Rename "Fiji" to "ImageJ" everywhere in the records below, and leave every other character unchanged.

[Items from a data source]
*****

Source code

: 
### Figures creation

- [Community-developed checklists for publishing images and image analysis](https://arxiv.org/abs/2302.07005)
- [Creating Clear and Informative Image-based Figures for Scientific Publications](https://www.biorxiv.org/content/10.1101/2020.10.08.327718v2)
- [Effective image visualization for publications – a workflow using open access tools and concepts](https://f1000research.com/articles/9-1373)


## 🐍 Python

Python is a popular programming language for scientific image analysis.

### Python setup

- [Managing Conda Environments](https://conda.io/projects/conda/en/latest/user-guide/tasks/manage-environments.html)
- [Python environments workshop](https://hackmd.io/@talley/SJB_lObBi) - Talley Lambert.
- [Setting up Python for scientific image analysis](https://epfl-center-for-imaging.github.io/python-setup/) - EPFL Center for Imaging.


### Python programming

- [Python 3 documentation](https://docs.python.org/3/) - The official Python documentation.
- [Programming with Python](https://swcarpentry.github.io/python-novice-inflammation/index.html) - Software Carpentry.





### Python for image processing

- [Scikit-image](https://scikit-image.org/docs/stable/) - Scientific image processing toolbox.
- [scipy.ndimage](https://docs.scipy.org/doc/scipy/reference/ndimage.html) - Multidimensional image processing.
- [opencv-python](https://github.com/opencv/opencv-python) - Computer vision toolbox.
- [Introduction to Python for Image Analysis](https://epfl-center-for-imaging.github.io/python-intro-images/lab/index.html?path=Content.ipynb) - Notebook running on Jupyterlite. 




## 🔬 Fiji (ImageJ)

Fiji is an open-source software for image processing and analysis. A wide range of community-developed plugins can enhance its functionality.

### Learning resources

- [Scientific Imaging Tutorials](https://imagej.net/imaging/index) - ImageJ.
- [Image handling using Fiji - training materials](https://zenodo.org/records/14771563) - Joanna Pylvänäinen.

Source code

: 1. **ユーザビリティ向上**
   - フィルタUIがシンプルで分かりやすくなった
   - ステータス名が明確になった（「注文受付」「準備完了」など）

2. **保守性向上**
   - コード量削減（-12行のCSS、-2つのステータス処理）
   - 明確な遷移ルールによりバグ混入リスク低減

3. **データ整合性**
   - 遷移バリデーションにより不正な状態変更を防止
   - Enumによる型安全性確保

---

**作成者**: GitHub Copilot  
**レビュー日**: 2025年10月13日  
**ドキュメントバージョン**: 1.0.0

*****

- _Task answer_:
Source code

: 
### Figures creation

- [Community-developed checklists for publishing images and image analysis](https://arxiv.org/abs/2302.07005)
- [Creating Clear and Informative Image-based Figures for Scientific Publications](https://www.biorxiv.org/content/10.1101/2020.10.08.327718v2)
- [Effective image visualization for publications – a workflow using open access tools and concepts](https://f1000research.com/articles/9-1373)


## 🐍 Python

Python is a popular programming language for scientific image analysis.

### Python setup

- [Managing Conda Environments](https://conda.io/projects/conda/en/latest/user-guide/tasks/manage-environments.html)
- [Python environments workshop](https://hackmd.io/@talley/SJB_lObBi) - Talley Lambert.
- [Setting up Python for scientific image analysis](https://epfl-center-for-imaging.github.io/python-setup/) - EPFL Center for Imaging.


### Python programming

- [Python 3 documentation](https://docs.python.org/3/) - The official Python documentation.
- [Programming with Python](https://swcarpentry.github.io/python-novice-inflammation/index.html) - Software Carpentry.





### Python for image processing

- [Scikit-image](https://scikit-image.org/docs/stable/) - Scientific image processing toolbox.
- [scipy.ndimage](https://docs.scipy.org/doc/scipy/reference/ndimage.html) - Multidimensional image processing.
- [opencv-python](https://github.com/opencv/opencv-python) - Computer vision toolbox.
- [Introduction to Python for Image Analysis](https://epfl-center-for-imaging.github.io/python-intro-images/lab/index.html?path=Content.ipynb) - Notebook running on Jupyterlite. 




## 🔬 ImageJ (ImageJ)

ImageJ is an open-source software for image processing and analysis. A wide range of community-developed plugins can enhance its functionality.

### Learning resources

- [Scientific Imaging Tutorials](https://imagej.net/imaging/index) - ImageJ.
- [Image handling using ImageJ - training materials](https://zenodo.org/records/14771563) - Joanna Pylvänäinen.

Source code

: 1. **ユーザビリティ向上**
   - フィルタUIがシンプルで分かりやすくなった
   - ステータス名が明確になった（「注文受付」「準備完了」など）

2. **保守性向上**
   - コード量削減（-12行のCSS、-2つのステータス処理）
   - 明確な遷移ルールによりバグ混入リスク低減

3. **データ整合性**
   - 遷移バリデーションにより不正な状態変更を防止
   - Enumによる型安全性確保

---

**作成者**: GitHub Copilot  
**レビュー日**: 2025年10月13日  
**ドキュメントバージョン**: 1.0.0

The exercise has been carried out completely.